An example of typecasting is converting an integer to a string. This might be done in order to compare two numbers, when one number is saved as a string and the other is an integer. For example, a mail program might compare the first part of a street address with an integer. If the integer "123" is compared with the string "123" the result might be false. If the integer is first converted to a string, then compared with the number in the street address, it will return true.
Another common typecast is converting a floating point number to an integer. This might be used to perform calculations more efficiently when the decimal precision is unnecessary. However, it is important to note that when typecasting a floating point number to an integer, many programming languages simply truncate the decimal value. This is demonstrated in the C++ function below.
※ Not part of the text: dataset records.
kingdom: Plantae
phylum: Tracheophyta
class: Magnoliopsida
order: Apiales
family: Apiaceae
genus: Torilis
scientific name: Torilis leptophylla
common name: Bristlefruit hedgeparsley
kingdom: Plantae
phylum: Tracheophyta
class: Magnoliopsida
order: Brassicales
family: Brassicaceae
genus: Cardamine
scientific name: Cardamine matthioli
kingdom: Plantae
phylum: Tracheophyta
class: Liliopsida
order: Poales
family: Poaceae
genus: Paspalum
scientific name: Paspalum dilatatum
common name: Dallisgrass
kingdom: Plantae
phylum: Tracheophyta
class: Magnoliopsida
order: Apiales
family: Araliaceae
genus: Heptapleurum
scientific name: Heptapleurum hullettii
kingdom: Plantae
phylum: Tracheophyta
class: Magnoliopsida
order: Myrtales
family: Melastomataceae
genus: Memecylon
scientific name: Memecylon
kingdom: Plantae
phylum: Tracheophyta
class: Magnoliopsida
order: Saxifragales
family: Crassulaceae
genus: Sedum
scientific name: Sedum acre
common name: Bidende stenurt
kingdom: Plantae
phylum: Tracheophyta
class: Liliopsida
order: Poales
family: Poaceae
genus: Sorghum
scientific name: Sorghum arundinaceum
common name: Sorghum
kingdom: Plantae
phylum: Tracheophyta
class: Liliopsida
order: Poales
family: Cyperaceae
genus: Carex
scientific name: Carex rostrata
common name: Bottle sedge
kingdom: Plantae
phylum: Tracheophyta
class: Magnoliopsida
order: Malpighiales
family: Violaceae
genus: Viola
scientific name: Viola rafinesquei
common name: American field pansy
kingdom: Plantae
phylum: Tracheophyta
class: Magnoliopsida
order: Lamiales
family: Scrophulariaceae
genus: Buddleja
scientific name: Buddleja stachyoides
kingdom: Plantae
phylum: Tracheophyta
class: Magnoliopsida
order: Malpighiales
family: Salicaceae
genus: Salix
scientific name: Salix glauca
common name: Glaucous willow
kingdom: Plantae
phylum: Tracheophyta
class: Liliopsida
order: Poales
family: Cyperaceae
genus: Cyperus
int float_to_int(float a) // example: a = 2.75
int b = (int)a; // typecast float to int
return b; // returns 2
In order to round to the nearest value, adding 0.5 to the floating point number and then typecasting it to an integer will produce an accurate result. For example, in the function below, both 2.75 and 3.25 will get rounded to 3.
int round_float_to_int(float a) // example: a = 2.75
int b = (int)(a+0.5); // typecast float to int after adding 0.5
return b; // returns 3
While most high-level programming languages support typecasting, each language uses its own method to convert data. Therefore, it is important to understand how the language converts between data types when typecasting variables.